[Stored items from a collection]
========================================================================
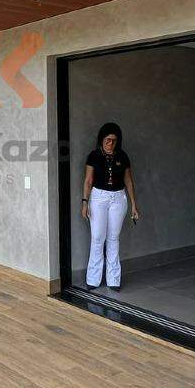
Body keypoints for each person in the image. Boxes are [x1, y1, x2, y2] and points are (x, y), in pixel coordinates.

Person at [81, 121, 139, 290]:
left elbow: (128, 181)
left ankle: (114, 280)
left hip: (118, 198)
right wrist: (85, 202)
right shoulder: (94, 156)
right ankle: (93, 279)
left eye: (114, 140)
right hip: (98, 197)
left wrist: (134, 204)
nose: (110, 143)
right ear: (102, 139)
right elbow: (88, 181)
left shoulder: (122, 156)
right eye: (108, 140)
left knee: (113, 238)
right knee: (98, 238)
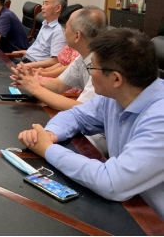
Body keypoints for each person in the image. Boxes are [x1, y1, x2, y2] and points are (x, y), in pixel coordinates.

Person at [18, 29, 164, 220]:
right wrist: (51, 134)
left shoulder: (159, 118)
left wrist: (47, 149)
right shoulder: (116, 95)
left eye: (92, 68)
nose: (90, 74)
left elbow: (112, 182)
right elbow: (77, 116)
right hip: (129, 208)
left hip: (151, 221)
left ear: (116, 79)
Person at [11, 6, 108, 111]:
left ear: (77, 36)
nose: (64, 31)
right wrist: (29, 81)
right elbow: (58, 85)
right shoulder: (82, 57)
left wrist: (35, 89)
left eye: (66, 27)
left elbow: (82, 109)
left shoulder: (103, 65)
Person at [14, 0, 68, 68]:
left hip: (35, 68)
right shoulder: (46, 23)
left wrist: (28, 65)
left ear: (58, 8)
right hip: (27, 60)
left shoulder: (59, 30)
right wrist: (29, 52)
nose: (42, 7)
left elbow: (55, 61)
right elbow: (42, 50)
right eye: (43, 4)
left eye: (46, 4)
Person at [37, 4, 83, 92]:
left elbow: (68, 69)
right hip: (60, 79)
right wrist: (45, 71)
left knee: (35, 83)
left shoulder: (79, 48)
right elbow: (61, 63)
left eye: (65, 27)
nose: (64, 31)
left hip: (67, 85)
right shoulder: (71, 44)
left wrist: (45, 73)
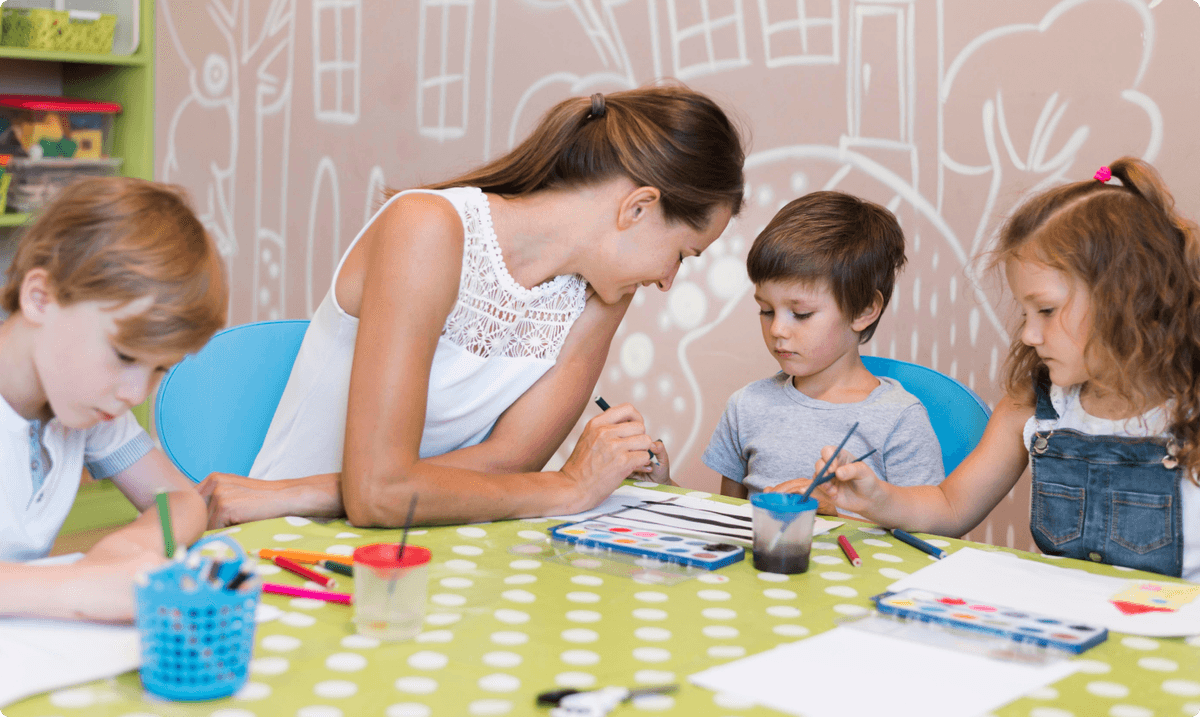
========================================================================
◆ TASK TO COMPLETE
Pictures aside, every entry above must be repeated exactly.

◆ SOLUTION TO THIS EXERCISE
Body keypoints for each person in the image. Boxes are [x1, y1, x2, y2] and points are (x, y), in pixel coordinates.

Person at [81, 121, 139, 290]:
left elbow: (128, 181)
left ankle: (114, 280)
left hip: (118, 198)
right wrist: (85, 202)
right shoulder: (94, 156)
right ankle: (93, 279)
left eye: (114, 140)
right hip: (98, 197)
left wrist: (134, 204)
nose: (110, 143)
right ear: (102, 139)
right elbow: (88, 181)
left shoulder: (122, 156)
right eye: (108, 140)
left knee: (113, 238)
right knee: (98, 238)
Body keypoints for each person in the image. Boxes are [x1, y1, x2, y2] and points are (x, y), in pixel coordinates.

Person at [18, 29, 164, 220]:
right wrist: (51, 134)
left shoulder: (159, 118)
left wrist: (47, 149)
right shoulder: (116, 95)
left eye: (92, 68)
nose: (90, 74)
left elbow: (112, 182)
right elbow: (77, 116)
right hip: (129, 208)
left hip: (151, 221)
left ear: (116, 79)
Person at [11, 6, 108, 111]:
left ear: (77, 36)
nose: (64, 31)
right wrist: (29, 81)
right elbow: (58, 85)
right shoulder: (82, 57)
left wrist: (35, 89)
left eye: (66, 27)
left elbow: (82, 109)
left shoulder: (103, 65)
Person at [14, 0, 68, 68]:
left hip: (35, 68)
right shoulder: (46, 23)
left wrist: (28, 65)
left ear: (58, 8)
right hip: (27, 60)
left shoulder: (59, 30)
right wrist: (29, 52)
nose: (42, 7)
left elbow: (55, 61)
right elbow: (42, 50)
right eye: (43, 4)
left eye: (46, 4)
Person at [37, 4, 83, 92]:
left elbow: (68, 69)
right hip: (60, 79)
right wrist: (45, 71)
left knee: (35, 83)
left shoulder: (79, 48)
right elbow: (61, 63)
left eye: (65, 27)
nose: (64, 31)
left hip: (67, 85)
right shoulder: (71, 44)
left wrist: (45, 73)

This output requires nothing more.